*RECORD SET*
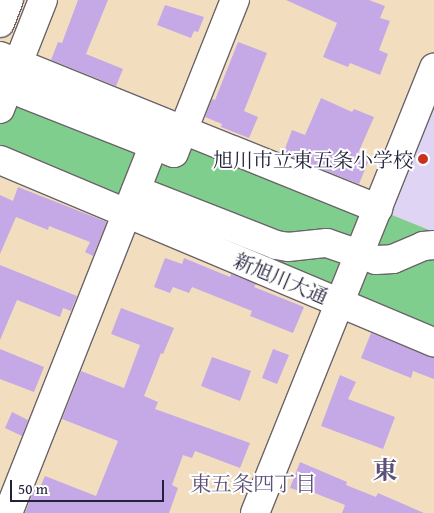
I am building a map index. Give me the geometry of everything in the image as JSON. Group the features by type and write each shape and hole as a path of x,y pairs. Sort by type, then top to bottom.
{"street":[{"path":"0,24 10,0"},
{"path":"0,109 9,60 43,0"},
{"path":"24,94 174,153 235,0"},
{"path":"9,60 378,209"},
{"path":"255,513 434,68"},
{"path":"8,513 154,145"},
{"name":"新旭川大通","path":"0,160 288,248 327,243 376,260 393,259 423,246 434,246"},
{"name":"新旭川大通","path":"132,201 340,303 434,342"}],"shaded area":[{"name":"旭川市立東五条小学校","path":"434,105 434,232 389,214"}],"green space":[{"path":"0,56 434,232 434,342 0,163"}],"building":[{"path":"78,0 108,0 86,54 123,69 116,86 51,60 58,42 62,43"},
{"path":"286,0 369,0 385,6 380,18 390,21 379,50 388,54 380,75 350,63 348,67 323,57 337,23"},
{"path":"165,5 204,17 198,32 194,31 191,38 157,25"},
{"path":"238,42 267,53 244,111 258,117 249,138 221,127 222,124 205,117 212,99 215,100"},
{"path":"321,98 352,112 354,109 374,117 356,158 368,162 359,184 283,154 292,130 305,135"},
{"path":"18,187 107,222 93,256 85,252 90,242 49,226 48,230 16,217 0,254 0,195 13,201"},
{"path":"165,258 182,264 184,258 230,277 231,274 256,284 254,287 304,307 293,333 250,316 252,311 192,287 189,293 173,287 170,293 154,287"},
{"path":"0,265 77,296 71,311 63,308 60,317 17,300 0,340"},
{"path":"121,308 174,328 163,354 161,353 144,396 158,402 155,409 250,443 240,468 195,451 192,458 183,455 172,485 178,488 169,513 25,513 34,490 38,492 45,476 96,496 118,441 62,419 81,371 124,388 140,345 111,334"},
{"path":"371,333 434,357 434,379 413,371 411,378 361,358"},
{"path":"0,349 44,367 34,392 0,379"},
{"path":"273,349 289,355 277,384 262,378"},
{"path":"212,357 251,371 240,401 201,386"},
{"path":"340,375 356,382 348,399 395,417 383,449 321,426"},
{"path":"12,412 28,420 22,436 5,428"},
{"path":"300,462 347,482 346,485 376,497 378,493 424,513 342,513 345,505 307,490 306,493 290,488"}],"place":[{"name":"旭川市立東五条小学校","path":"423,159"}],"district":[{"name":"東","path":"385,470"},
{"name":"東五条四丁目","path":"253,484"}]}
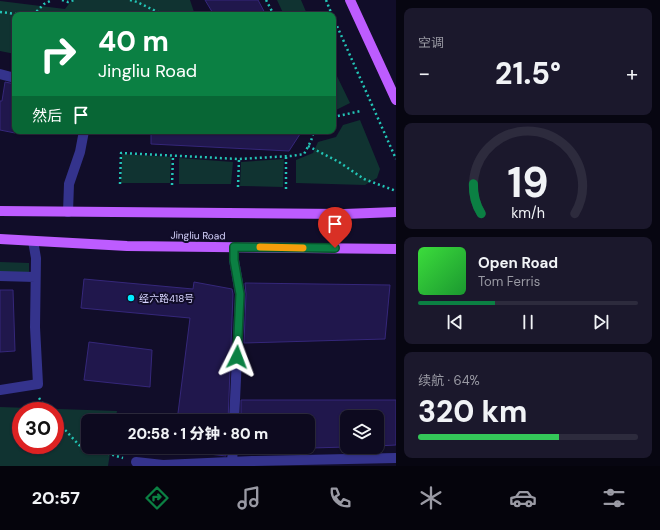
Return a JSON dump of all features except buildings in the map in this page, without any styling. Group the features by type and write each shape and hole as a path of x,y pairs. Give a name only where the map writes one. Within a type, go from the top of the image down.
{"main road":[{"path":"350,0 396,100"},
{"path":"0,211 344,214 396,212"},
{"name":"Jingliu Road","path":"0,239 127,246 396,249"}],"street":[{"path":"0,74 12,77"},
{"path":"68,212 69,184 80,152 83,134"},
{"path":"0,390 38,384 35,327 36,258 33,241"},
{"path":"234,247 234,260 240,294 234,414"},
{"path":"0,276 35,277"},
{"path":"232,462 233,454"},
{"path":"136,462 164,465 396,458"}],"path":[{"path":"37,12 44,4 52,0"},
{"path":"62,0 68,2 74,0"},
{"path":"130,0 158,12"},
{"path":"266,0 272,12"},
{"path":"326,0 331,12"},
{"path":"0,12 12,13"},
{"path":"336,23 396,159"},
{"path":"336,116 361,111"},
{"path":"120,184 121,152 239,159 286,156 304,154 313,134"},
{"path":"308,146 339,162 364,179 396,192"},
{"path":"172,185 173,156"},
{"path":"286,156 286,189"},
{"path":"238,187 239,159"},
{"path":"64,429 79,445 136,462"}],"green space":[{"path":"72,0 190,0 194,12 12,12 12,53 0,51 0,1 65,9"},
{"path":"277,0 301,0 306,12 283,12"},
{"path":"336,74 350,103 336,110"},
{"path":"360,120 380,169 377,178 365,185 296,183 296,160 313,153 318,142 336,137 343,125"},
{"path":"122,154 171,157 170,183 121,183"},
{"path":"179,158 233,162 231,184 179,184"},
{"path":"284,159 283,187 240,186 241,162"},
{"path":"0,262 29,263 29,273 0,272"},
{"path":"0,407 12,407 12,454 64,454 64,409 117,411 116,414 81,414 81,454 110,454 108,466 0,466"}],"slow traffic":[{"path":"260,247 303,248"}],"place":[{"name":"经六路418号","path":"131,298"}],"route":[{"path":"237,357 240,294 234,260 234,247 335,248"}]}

...

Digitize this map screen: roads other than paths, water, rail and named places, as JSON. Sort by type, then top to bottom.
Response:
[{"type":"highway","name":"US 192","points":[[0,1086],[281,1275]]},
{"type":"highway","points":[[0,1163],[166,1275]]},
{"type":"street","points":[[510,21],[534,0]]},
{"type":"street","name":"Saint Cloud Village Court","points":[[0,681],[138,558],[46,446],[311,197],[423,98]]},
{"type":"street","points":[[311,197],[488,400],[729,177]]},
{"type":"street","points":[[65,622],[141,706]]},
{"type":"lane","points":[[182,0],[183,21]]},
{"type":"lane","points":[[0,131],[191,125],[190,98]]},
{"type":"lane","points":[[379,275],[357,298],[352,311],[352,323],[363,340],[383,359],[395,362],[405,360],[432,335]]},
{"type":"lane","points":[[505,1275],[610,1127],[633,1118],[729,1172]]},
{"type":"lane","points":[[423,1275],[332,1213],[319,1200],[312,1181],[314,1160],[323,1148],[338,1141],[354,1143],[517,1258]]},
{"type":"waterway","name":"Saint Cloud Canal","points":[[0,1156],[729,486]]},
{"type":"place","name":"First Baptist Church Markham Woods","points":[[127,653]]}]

*TASK INSTRUCTIONS*
Reply by stating only how many lines in the listing hold the word "Cloud".

*TASK RESPONSE*
2